October 08, 2007

E-Mail Success, or E-Mail Failure?

Many of you now know that I'm a fan of e-mail marketing, but I'm not a fan of e-mail performance.

Any direct marketing activity that drives the volume (per e-mail) that e-mail delivers is immensely frustrating to me.

Sometimes, however, we get down on ourselves, when in reality there is room for optimism.

Take this example. In 2005, a company had an e-mail subscriber file that averaged 1,000,000 names. One campaign was sent per week, generating $0.15 per e-mail delivered. In total, the annual sales generated by e-mail marketing was 1,000,000 * 52 * $0.15 = $7.8 million.

In 2006, the e-mail marketing team was disappointed with the following results: The average subscriber file was 1,300,000 names. There were 60 campaigns during the year. Each campaign drove an average of $0.13 per e-mail delivered. In total, the annual sales generated by e-mail marketing was 1,300,000 * 60 * $0.13 = $10.1 million.

Was e-mail marketing a failure because productivity decreased from $0.15 per e-mail to $0.13 per e-mail?

Or was e-mail marketing a success because annual sales increased from $7.8 million to $10.1 million?

All too often, we focus on "SMALL" metrics. Open rates, click-through rates and conversion rates are all "SMALL". SMALL times SMALL times SMALL = Really SMALL!
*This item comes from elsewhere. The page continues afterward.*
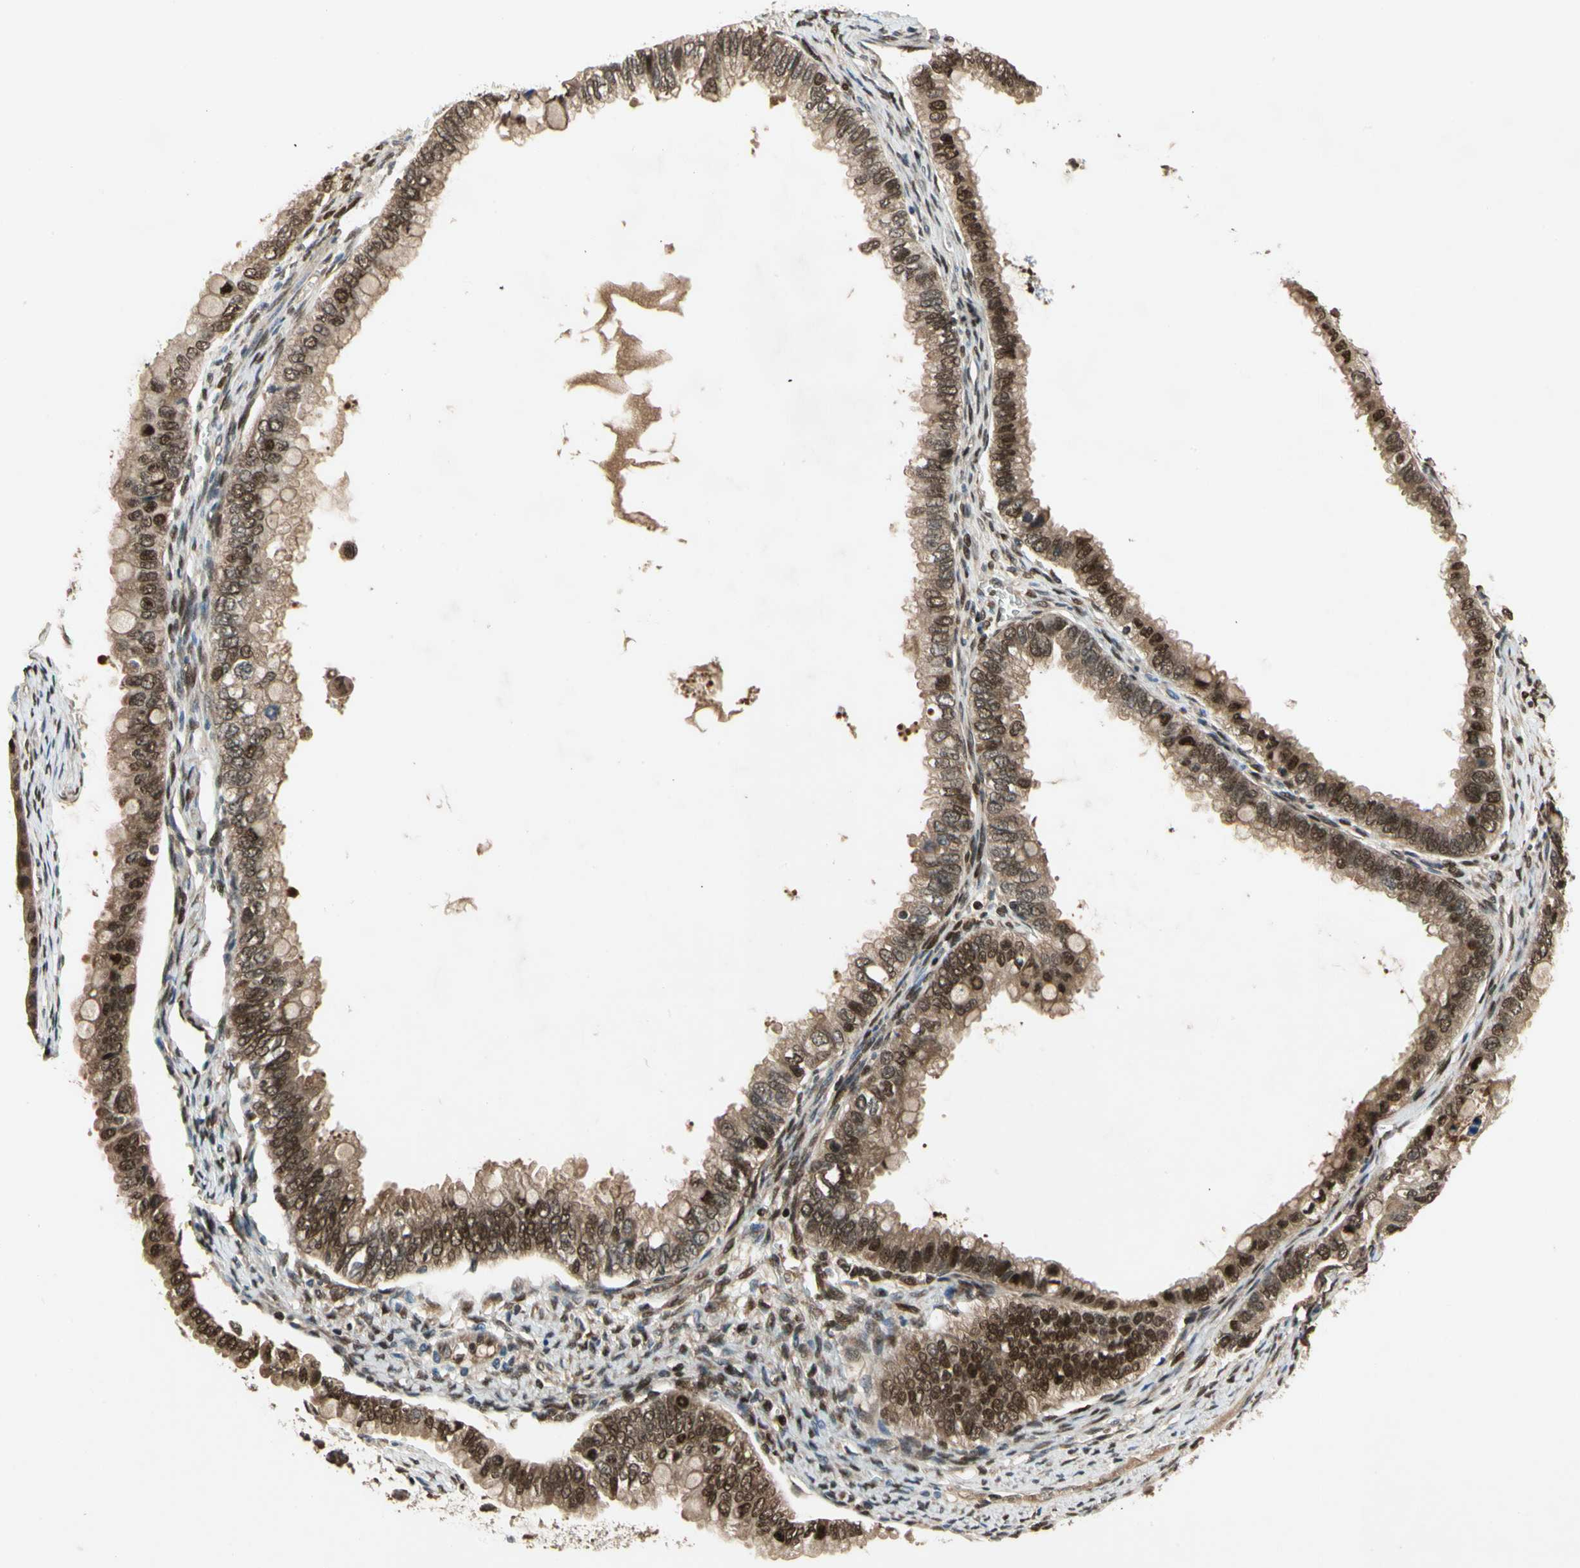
{"staining": {"intensity": "weak", "quantity": ">75%", "location": "cytoplasmic/membranous,nuclear"}, "tissue": "ovarian cancer", "cell_type": "Tumor cells", "image_type": "cancer", "snomed": [{"axis": "morphology", "description": "Cystadenocarcinoma, mucinous, NOS"}, {"axis": "topography", "description": "Ovary"}], "caption": "Protein positivity by immunohistochemistry (IHC) shows weak cytoplasmic/membranous and nuclear expression in about >75% of tumor cells in mucinous cystadenocarcinoma (ovarian).", "gene": "GSR", "patient": {"sex": "female", "age": 80}}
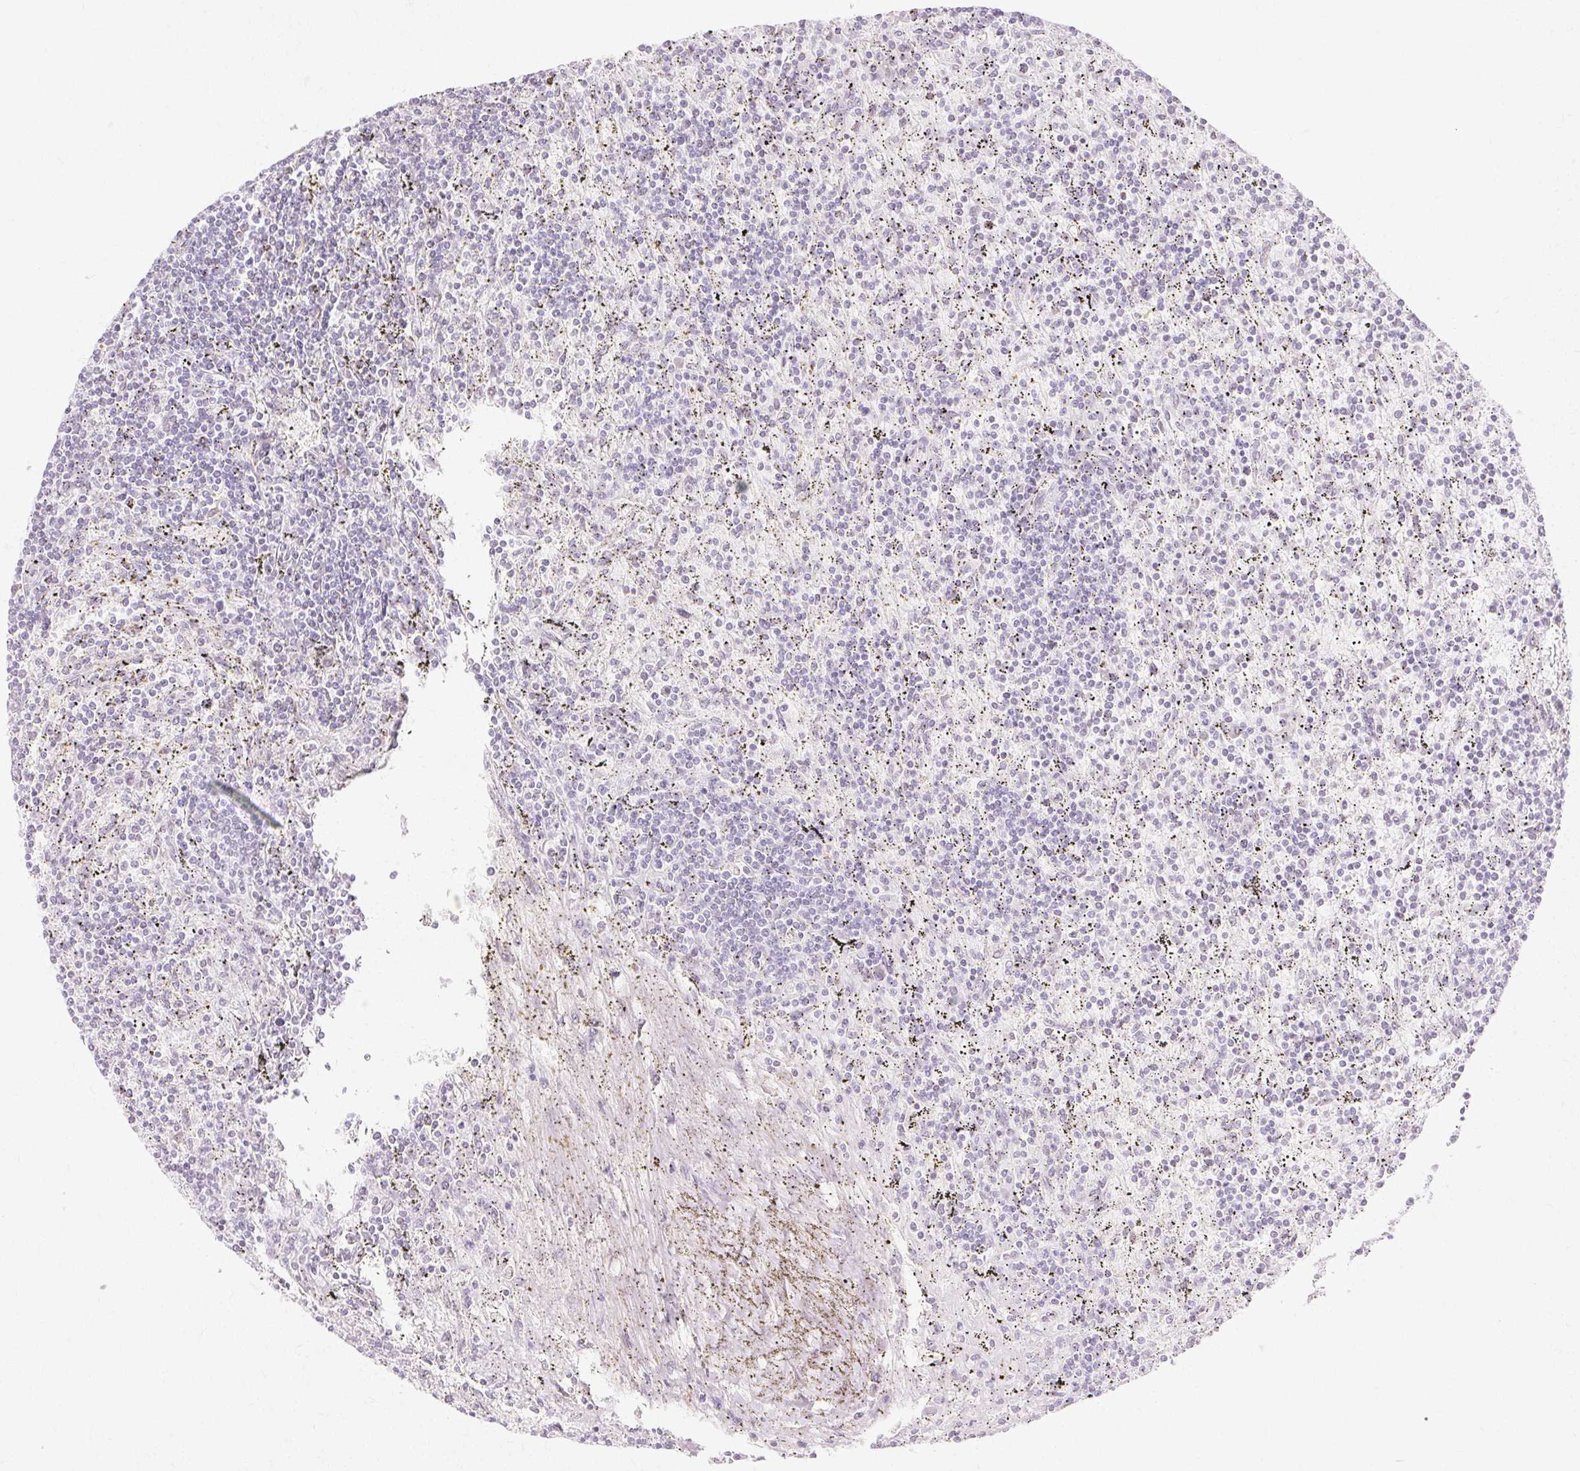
{"staining": {"intensity": "negative", "quantity": "none", "location": "none"}, "tissue": "lymphoma", "cell_type": "Tumor cells", "image_type": "cancer", "snomed": [{"axis": "morphology", "description": "Malignant lymphoma, non-Hodgkin's type, Low grade"}, {"axis": "topography", "description": "Spleen"}], "caption": "Immunohistochemistry histopathology image of neoplastic tissue: low-grade malignant lymphoma, non-Hodgkin's type stained with DAB exhibits no significant protein expression in tumor cells.", "gene": "C3orf49", "patient": {"sex": "male", "age": 76}}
Chief Executive Officers, Chief Financial Officers and Chief Marketing Officers don't like to hear about small metrics --- especially small metrics that decrease. Who wants to learn that only one in seven hundred recipients purchased from an e-mail campaign?

Executives like to hear about BIG numbers ... like an increase in performance from $7.8 million per year to $10.1 million per year. That's an increase of 29%, an increase of $2.3 million dollars. Those are BIG numbers.

When working with your leaders, focus on BIG numbers. Work your tail off behind the scenes to improve e-mail productivity. But when working with the highly paid folks, tell a positive story using BIG numbers.

1 comment:

  1. I hear you Kevin! Sometimes, analyzing web metrics is like managing a fantasy football team. You can overload yourself with facts and figures, but the key is to win--it does not have to be pretty.
    The metrics with small numbers are nice tools to help you keep an eye on patterns or for testing your ideas. However, it's the big picture and big numbers the execs like to see and share with their team.